[START RECORDS FOR THIS EXERCISE]
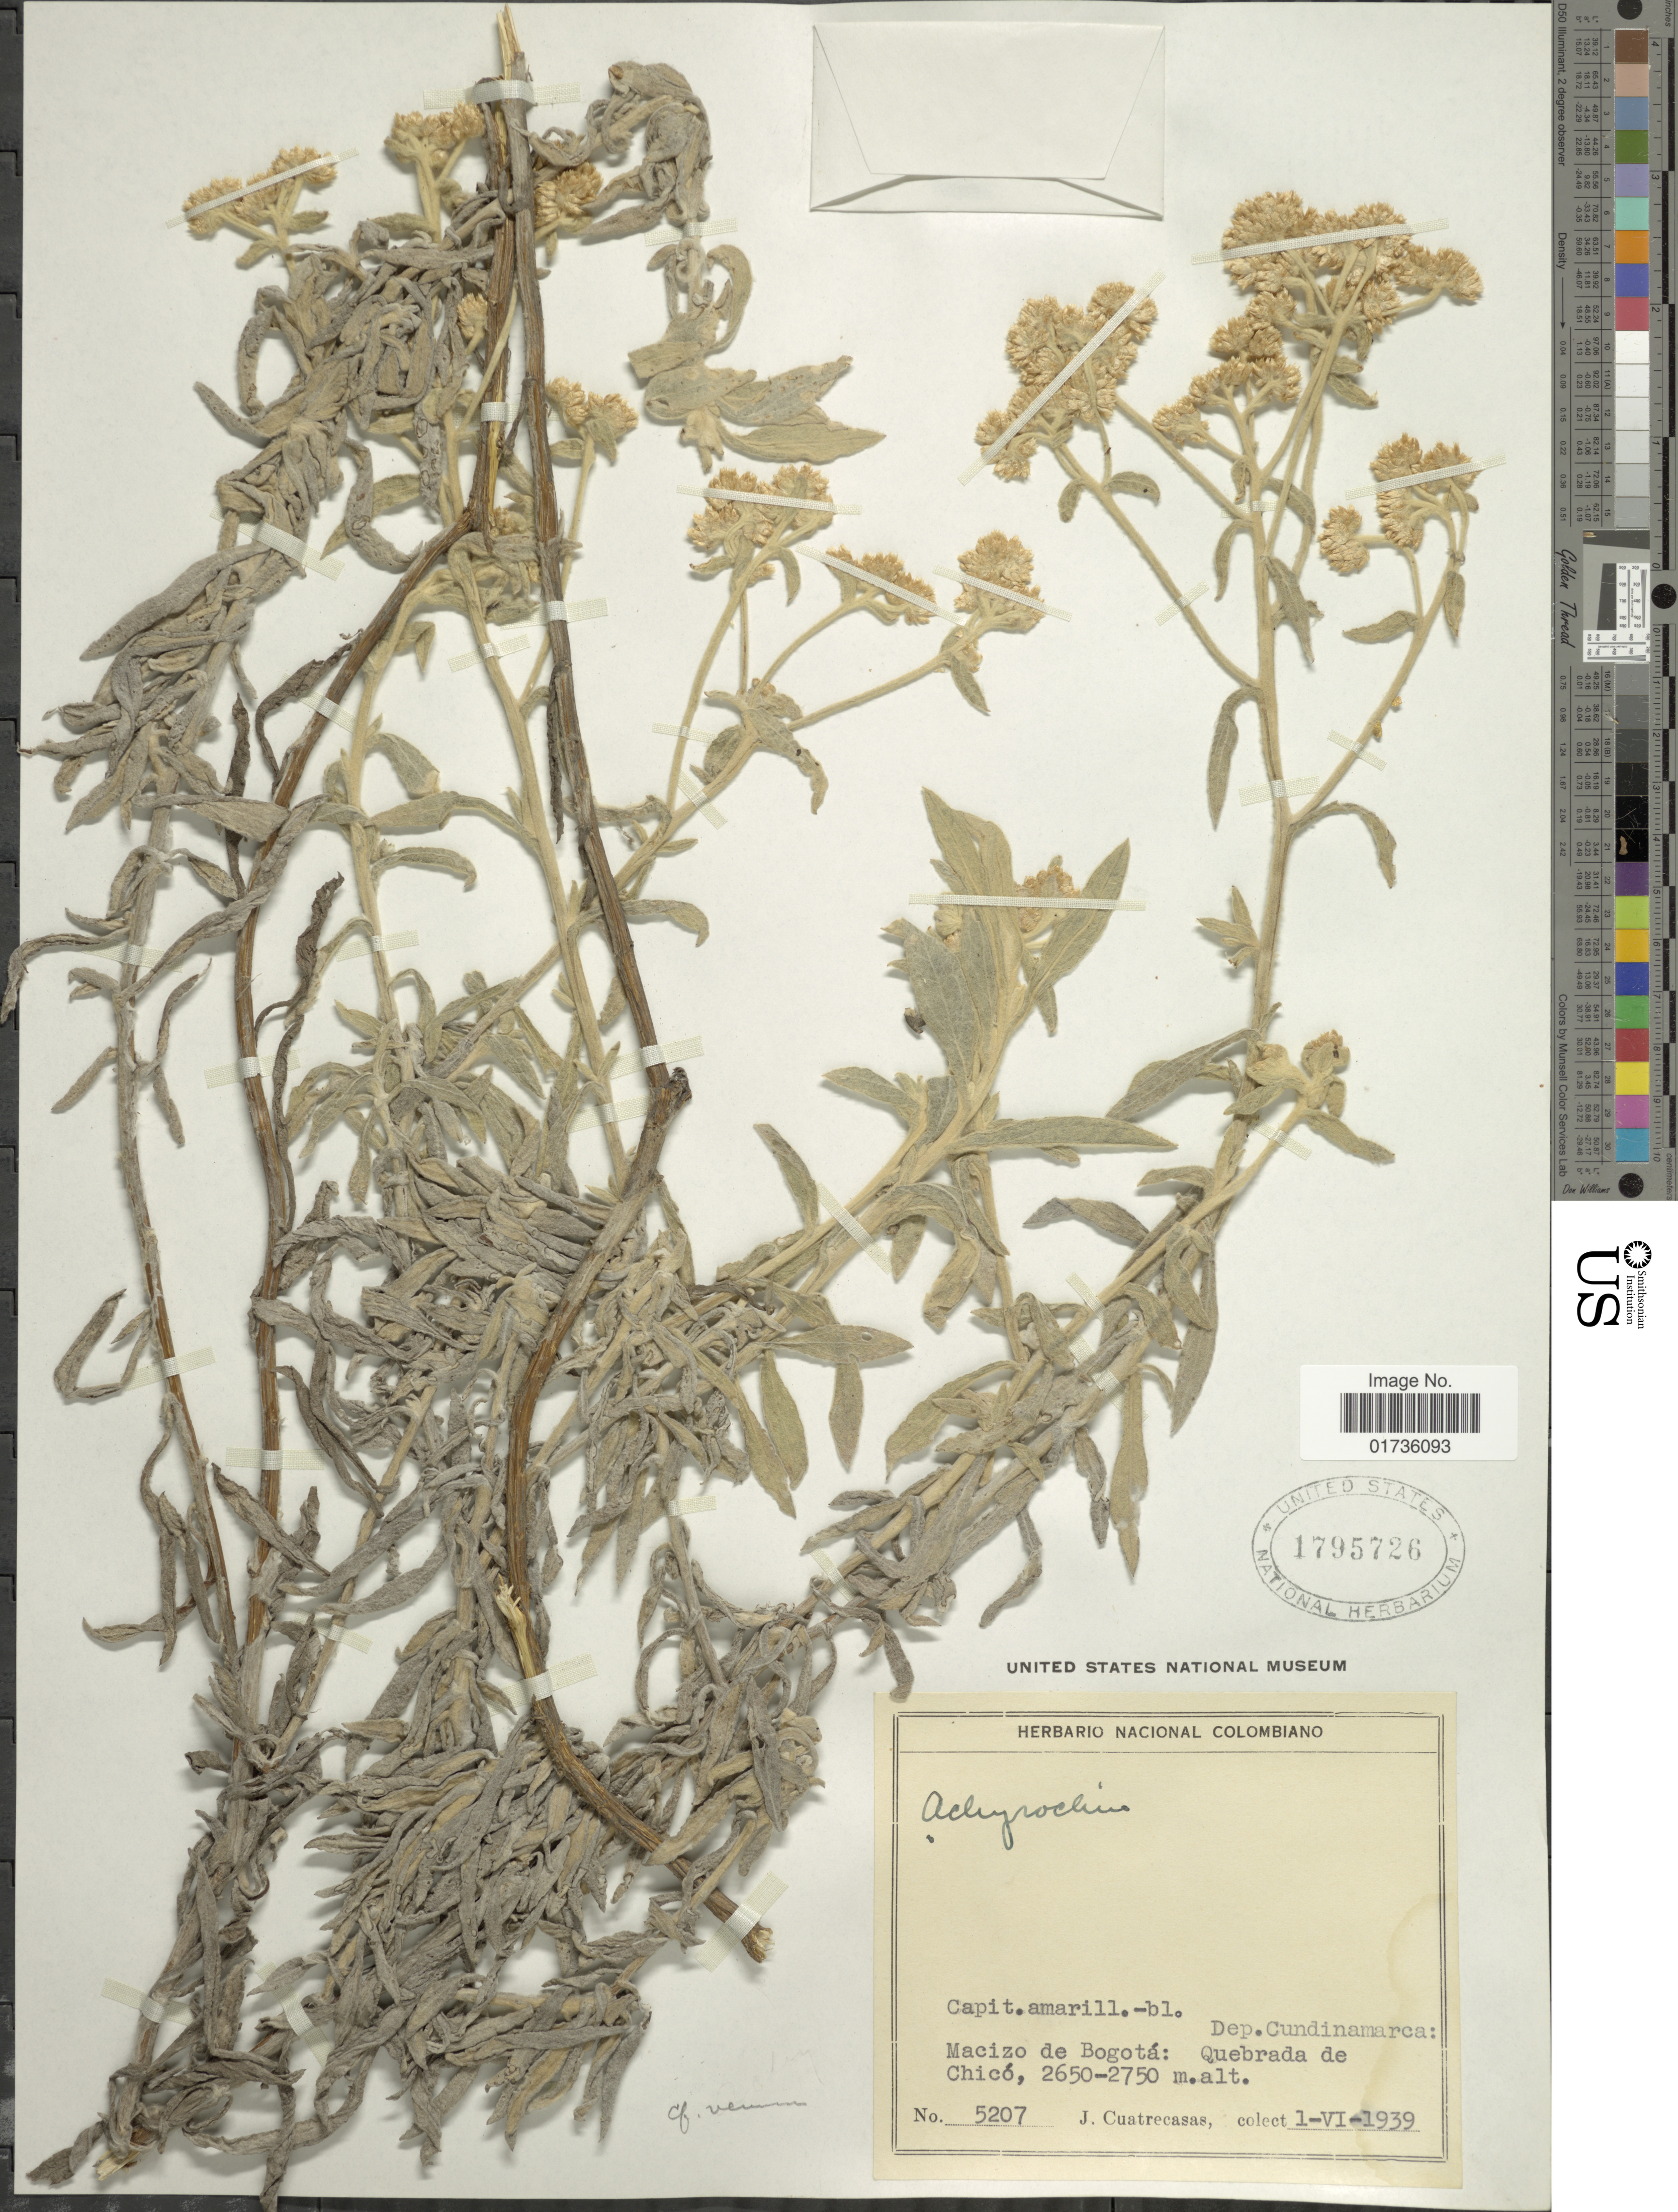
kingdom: Plantae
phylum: Tracheophyta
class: Magnoliopsida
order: Asterales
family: Asteraceae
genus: Achyrocline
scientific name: Achyrocline sp.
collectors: J. Cuatrecasas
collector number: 5207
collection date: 1939-06-01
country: Colombia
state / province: Cundinamarca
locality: Dep. Cundinamarca: Macizo de Bogotá: Quebrada de Chicó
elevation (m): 2650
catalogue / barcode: US 1795726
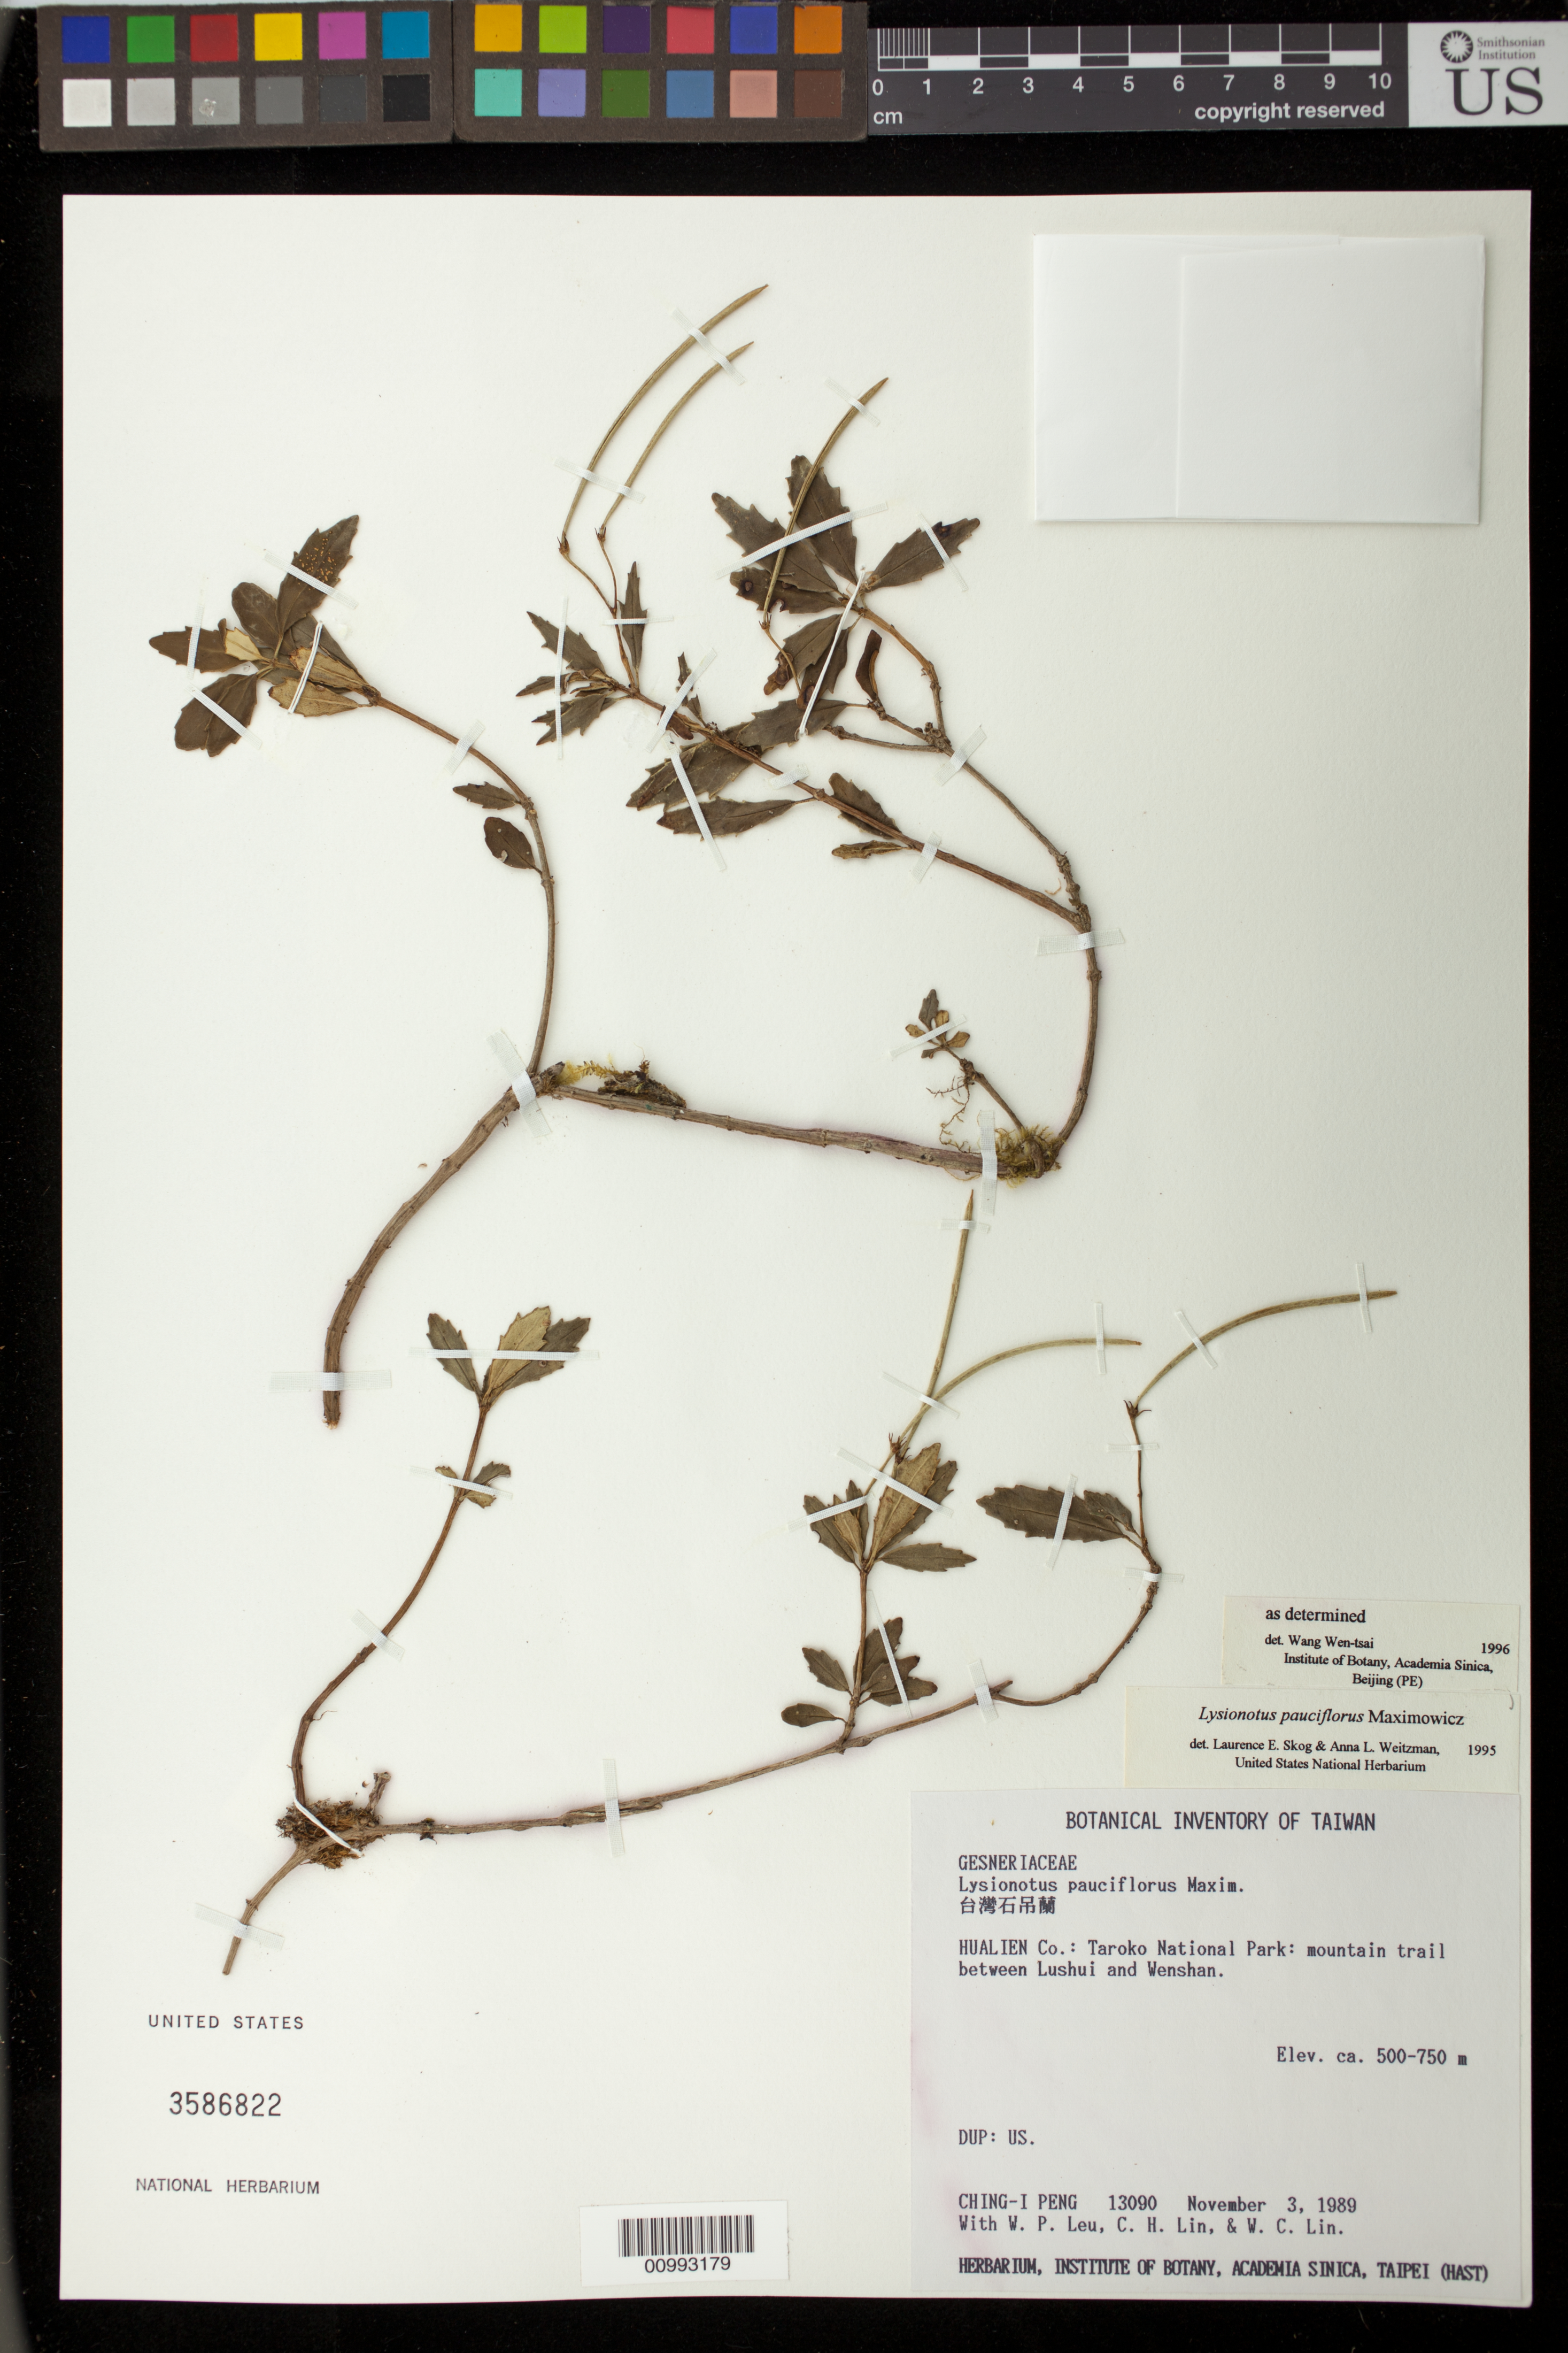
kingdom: Plantae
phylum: Tracheophyta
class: Magnoliopsida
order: Lamiales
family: Gesneriaceae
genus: Lysionotus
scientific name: Lysionotus pauciflorus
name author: Maxim.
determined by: Skog, L. E.; Weitzman, A. L.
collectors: C.-I Peng & et al.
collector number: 13090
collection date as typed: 03 Nov 1989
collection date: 1989-11-03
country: Taiwan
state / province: Hualien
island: Taiwan [Formosa]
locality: Hualien Co.: Taroko National Park, mountain trail between Lushui and Wenshan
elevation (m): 500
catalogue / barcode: US 3586822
[END RECORDS FOR THIS EXERCISE]
Format the lines above, from the line containing "collectors: J. Cuatrecasas" to the line containing "name author: Maxim.", both included, as a JSON list of strings with one string per line and no blank lines. Leave the pictures out.

[
  "collectors: J. Cuatrecasas",
  "collector number: 5207",
  "collection date: 1939-06-01",
  "country: Colombia",
  "state / province: Cundinamarca",
  "locality: Dep. Cundinamarca: Macizo de Bogotá: Quebrada de Chicó",
  "elevation (m): 2650",
  "catalogue / barcode: US 1795726",
  "kingdom: Plantae",
  "phylum: Tracheophyta",
  "class: Magnoliopsida",
  "order: Lamiales",
  "family: Gesneriaceae",
  "genus: Lysionotus",
  "scientific name: Lysionotus pauciflorus",
  "name author: Maxim."
]